Review: Jane Alexander at CAMH

Jane Alexander, Frontier with ghost, 2007.
Image courtesy of CAMH.

Jane Alexander’s motley cast of characters alternately attracts and repels. Her figurative sculptures of near life-size human-animal hybrids are simultaneously grotesque and sympathetic, quietly aggressive and compellingly beautiful. They are also altogether human in their interactions.

Throughout the main gallery of the Contemporary Arts Museum Houston, Alexander has choreographed at least four discrete tableaux, populated by her hyperrealistic fiberglass and plaster sculptures. Over the course of fifteen years Alexander has cultivated a number of human-animal hybrids – with such names as corporal, custodian, harbinger, and ghost.

They emerge here in different scenes and social interactions; that is to say in groupings that depart from the traveling show’s earlier presentations. As with any social gathering, the venue dictates certain dynamics, but in Alexander’s hermetic world, the creatures’ social mutability riffs on the conceit of formal permutations. (Guest curated by Pep Subirós, the show was organized by the Museum for African Art.)

Upon entering the space, Security (2006-09) immediately confronts the viewer – a prison-quality, razor-wire double fenced perimeter enclosing a solitary bird-like figure. Lining the interior courtyard are thousands of rusty scythes, machete blades, and used worker gloves. Pacing the exterior are two upright lambs, one clothed (“ghost”), the other naked save an antelope mask and boots (“harbinger”).

Do not forget to look up: an omniscient imp gazes down from his perch on the back wall. With its high staff to inmate ratio, reinforced perimeter, and multiple forms of surveillance, Security speaks not only to the historical specifics of Alexander’s native South Africa but also to the alienation and personal infringements in the policing of today’s geopolitical boundaries.

Alexander also plays with the guile of innocence and its ability to disarm. In Infantry (2008-10), a troop of mongrels goosestep along a fascist red carpet, their empty, glassy eyes locked in concert at a forty-five degree angle; their movements regulated by a crouching toy dog (in Alexander’s terms, a “beast”); their feet couched in tike-sized booties.

Nearby, a coterie of pint-sized boys stand silent and motionless, adorned in animal-themed masks and, according to the label, “found clothing.” There’s a pathos to the idea of discarded children’s clothes, one amplified by the alternately layered, alternately nude boys of Bom Boys (1998).
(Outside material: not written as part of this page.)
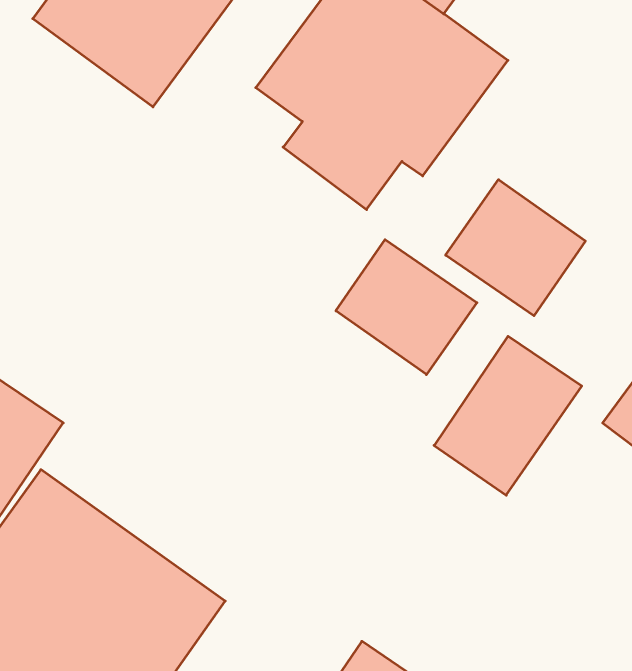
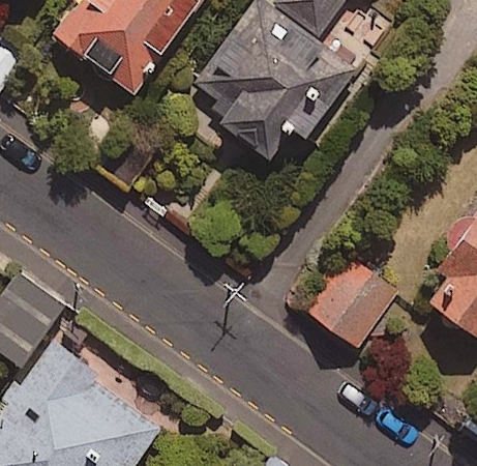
building: [446,180,585,316] -> none
building: [336,240,477,375] -> none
The other large installation, African Adventure (1999-2002), takes on a diorama-like effect in its scope and theatricality yet is no less disarming. A large rectangle of reddish dirt serves as a stage for post-apocalyptic justice. The largest figure, “Pangaman,” is hooded and yoked to a trail of scythes, toy tractors, and blades (a reference to Phineas Tshitaundzi, who terrorized the Johannesburg area in the middle of the last century with a panga or machete). Both victim and victimizer, Pangaman is overseen by a miniature cabal of ape-like judges. Despite its foreboding nature, African Adventure speaks more of alienation and disconnect.

Perhaps due to the pure beauty of the images, the most enjoyable segment of Alexander’s exhibition is her photographic essay Survey: Cape of Good Hope (2005-09). Black and white photographs of the city streets of Cape Town and the surrounding landscape are projected in a loop. Certain photographs are left unaltered, while in others Alexander has inserted different characters from her oeuvre, lending the seemingly banal images a haunting, psychic charge.
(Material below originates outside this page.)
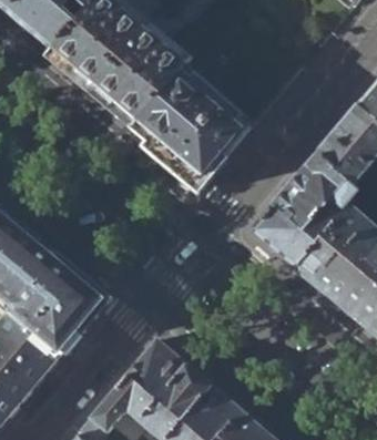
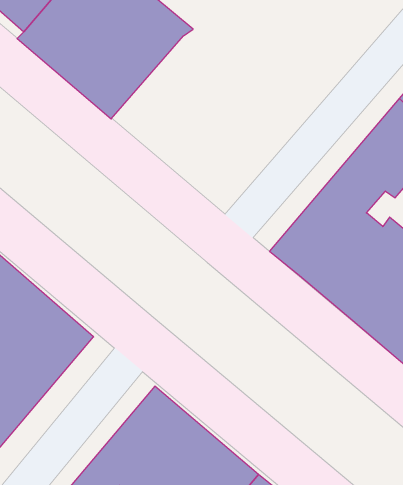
building: [121,55,257,190] -> none

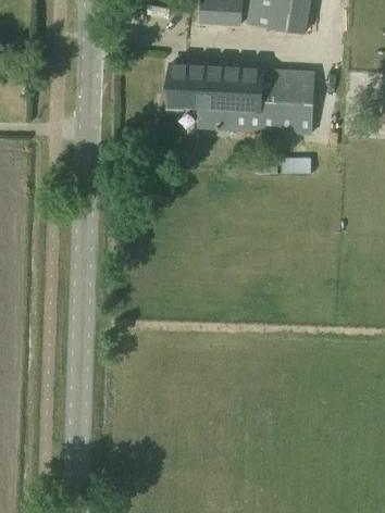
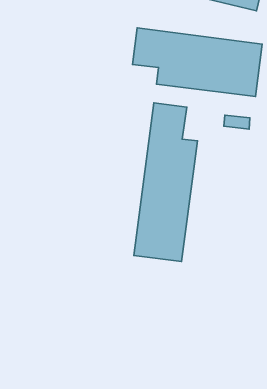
building: none -> [134,103,198,261]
Alexander’s work certainly owes its political bite to the unresolved legacy of apartheid and the indoctrination of racism still alive in her homeland. As evidenced by the most recent labor unrest and its brutal crackdown by the police, Alexander’s sources are far from historical. At the same time, her tableaux speak to transnational issues such as surveillance, border policing, alienation, and social violence. In particular, her hybrids question what it is to be human and what it means to be part of a social body.

–ELLIOTT ZOOEY MARTIN
Elliott Zooey Martin is a curator and writer living in Houston.